Мы говорили о боли, немощи, одиночестве, горе, неудачах, несправедливости, бессмысленности — и о надежде. В отличие от тех, кто велит видеть только хорошее, Жи с болезненной честностью показывала, как тяжела жизнь. Она заставляла меня смотреть в лицо страданиям, не отворачиваясь. «В наших скорбях мы ищем признания», — говорила она, и это стало её жизненным кредо. Даже в этих размышлениях она упоминала отца, имя которого я так и не запомнил.
Жи была юной — слишком юной, стыдно признаться, насколько. Но её душа была старше веков. Несмотря на обилие розового в её внешности, она понимала Достоевского и свободно рассуждала об «Идиоте». Она так увлечённо пересказывала «Молчание Бартлби» Германа Мелвилла, что я, не слушавший ничьих книжных советов, всё же прочёл его.
Ещё моя возлюбленная рассказала о самопожертвовании Симоны Вейль. Когда мы дошли до смысла жизни, Жи мудро заметила: «Мы задаёмся этим вопросом, только когда нам тяжело. Когда всё хорошо — он отпадает сам собой».Некоторые её мысли я понимал лишь с третьего раза. Но с каждым разом она будто бы раскрывалась глубже. Вслушиваясь в неё, я становился лучше. Много кто пытался меня изменить, но у Жи это получилось сильнее всех. Я стал смотреть на вещи по-другому.
Она терпела мои слабости и оставаясь рядом, даже когда я был невыносим. Её не интересовала моя работа, куда я ухожу — быстро привык к её отстранённости.
Иногда я брал её с собой в люди. Она молчала, но её красота притягивала внимание. Люди оборачивались, их взгляды скользили по крупным чёрным надписям на её лице. Я хотел кричать: «Посмотрите, какое сокровище у меня в руках!». Но я знаю, что любовь — это личное безумие.

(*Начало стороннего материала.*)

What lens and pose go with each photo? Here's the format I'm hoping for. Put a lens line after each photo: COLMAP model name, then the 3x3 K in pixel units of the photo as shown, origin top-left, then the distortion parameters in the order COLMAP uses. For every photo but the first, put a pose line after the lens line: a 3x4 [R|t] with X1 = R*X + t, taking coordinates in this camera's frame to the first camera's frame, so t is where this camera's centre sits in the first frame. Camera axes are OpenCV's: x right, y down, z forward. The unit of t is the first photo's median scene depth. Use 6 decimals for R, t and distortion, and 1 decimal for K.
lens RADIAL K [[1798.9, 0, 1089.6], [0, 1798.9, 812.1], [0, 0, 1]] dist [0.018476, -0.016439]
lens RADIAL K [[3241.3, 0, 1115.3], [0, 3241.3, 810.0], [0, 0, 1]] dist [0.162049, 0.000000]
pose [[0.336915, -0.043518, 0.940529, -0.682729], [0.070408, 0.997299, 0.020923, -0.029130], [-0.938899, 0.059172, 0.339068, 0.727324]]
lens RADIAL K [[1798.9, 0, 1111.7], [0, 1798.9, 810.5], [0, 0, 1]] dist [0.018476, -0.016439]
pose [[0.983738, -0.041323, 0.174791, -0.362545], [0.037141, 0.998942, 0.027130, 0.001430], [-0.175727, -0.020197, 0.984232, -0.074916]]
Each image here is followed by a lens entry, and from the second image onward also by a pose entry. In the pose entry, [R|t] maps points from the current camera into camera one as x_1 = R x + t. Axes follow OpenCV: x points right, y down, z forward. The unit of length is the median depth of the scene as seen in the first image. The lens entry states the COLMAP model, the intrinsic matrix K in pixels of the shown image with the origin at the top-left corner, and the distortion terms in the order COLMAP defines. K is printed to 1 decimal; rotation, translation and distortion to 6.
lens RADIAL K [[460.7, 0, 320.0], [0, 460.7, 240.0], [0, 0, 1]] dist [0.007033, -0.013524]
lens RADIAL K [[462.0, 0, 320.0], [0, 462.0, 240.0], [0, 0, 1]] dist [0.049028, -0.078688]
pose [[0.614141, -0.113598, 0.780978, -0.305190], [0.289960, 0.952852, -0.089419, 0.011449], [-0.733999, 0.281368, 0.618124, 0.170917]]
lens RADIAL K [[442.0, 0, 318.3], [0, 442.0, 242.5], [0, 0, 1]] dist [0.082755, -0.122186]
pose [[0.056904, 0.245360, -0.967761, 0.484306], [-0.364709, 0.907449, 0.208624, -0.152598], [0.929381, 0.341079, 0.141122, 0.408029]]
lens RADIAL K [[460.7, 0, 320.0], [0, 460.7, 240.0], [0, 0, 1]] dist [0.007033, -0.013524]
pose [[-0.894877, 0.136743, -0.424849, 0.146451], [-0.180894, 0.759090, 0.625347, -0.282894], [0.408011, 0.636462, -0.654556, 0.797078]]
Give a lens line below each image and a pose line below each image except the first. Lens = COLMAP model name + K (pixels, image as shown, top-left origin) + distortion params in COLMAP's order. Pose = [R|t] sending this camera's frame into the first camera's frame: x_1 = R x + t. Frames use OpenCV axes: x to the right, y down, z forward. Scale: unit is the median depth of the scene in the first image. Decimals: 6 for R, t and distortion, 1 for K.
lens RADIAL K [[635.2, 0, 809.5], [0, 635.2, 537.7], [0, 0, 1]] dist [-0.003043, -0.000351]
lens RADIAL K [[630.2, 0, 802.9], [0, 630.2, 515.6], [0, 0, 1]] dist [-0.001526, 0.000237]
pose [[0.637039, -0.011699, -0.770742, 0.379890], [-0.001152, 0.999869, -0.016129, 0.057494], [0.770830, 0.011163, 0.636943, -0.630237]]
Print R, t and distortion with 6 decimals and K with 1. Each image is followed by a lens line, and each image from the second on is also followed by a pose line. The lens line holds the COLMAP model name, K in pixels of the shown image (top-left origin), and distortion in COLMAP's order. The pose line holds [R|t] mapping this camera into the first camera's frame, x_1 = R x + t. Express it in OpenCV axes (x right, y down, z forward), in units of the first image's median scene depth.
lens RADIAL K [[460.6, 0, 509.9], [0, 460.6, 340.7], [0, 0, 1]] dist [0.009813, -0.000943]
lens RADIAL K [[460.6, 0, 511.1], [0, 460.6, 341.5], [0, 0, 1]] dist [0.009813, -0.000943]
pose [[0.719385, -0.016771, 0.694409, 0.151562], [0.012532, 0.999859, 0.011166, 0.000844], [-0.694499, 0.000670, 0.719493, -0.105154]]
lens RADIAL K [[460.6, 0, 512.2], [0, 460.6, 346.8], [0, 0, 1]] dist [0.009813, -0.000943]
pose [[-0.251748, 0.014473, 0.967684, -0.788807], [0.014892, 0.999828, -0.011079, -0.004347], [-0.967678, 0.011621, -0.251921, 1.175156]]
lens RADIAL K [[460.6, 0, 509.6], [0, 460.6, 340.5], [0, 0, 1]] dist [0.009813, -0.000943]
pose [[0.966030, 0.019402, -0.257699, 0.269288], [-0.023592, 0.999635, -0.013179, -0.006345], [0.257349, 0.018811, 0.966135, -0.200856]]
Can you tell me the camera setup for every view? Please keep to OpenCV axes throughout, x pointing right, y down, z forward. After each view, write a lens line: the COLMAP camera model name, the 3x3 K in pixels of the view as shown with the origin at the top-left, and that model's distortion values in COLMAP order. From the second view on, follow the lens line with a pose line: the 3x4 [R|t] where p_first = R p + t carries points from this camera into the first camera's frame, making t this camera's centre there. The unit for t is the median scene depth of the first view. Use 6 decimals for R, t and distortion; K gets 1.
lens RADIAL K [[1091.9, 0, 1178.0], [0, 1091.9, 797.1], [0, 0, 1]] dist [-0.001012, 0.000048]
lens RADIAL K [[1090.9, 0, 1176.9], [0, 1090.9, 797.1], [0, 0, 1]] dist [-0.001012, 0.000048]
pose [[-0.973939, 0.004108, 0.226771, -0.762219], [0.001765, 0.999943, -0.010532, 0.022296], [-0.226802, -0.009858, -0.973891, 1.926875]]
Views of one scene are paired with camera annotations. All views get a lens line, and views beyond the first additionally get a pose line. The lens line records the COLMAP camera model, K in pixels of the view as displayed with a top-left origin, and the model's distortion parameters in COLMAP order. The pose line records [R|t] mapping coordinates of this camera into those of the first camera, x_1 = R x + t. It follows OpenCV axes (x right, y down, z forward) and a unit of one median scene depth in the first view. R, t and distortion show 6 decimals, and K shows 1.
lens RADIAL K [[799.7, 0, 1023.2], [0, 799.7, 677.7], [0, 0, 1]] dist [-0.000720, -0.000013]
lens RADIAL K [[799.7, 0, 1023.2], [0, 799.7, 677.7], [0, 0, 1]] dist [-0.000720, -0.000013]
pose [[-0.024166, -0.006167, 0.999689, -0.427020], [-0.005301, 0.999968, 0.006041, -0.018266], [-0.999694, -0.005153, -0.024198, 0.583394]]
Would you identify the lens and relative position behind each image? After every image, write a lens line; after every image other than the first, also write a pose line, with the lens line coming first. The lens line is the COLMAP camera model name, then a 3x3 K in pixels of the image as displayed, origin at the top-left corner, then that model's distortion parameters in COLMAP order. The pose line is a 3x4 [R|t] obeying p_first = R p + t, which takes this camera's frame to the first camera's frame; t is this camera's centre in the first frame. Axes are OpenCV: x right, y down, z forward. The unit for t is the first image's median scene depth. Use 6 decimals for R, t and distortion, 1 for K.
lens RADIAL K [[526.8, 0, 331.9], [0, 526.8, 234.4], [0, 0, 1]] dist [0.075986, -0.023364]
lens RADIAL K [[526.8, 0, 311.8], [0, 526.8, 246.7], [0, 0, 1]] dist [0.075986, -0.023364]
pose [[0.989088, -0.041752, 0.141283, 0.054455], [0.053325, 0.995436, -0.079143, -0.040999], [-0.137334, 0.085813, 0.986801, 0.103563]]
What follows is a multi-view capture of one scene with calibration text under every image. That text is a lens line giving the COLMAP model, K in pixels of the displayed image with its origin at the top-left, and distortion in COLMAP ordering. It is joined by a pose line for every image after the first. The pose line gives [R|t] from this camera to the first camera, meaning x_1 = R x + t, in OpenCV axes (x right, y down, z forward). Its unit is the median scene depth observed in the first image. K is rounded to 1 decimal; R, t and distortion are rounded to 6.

Да, она значительно моложе. И да, я всё равно трогал её. Иногда даже оставлял на ней следы. Наша близость была дерзкой, бесстыдной. Её кожа, гладкая, но чуть сухая, дрожала под моими пальцами. Я касался её бережно — на диване, за кухонным столом, даже на улице и в автобусе, под чужими взглядами. Плевать. Она принимала мои пальцы, но противилась языку. Ей вообще не нравилась влага – слишком хрупкая для этого.
Дома находил её в самых неожиданных местах: вверх ногами, на полу, в прихожей, даже на микроволновке. Мы вели себя как влюблённые: я писал на её теле, в местах, свободных от бесконечных татуировок-написей, надеясь, что она разгадает мои послания. Иногда она убаюкивала меня своим присутствием.
Ах да, вспомнил имя её отца — Киран Сетия. Американец. Вряд ли когда-нибудь встречу его, но порой мне хочется написать ему и поблагодарить за то, что он подарил миру Жи. Не люблю рейтинги, но Жи, без сомнения, теперь в списке моих самых любимых книг.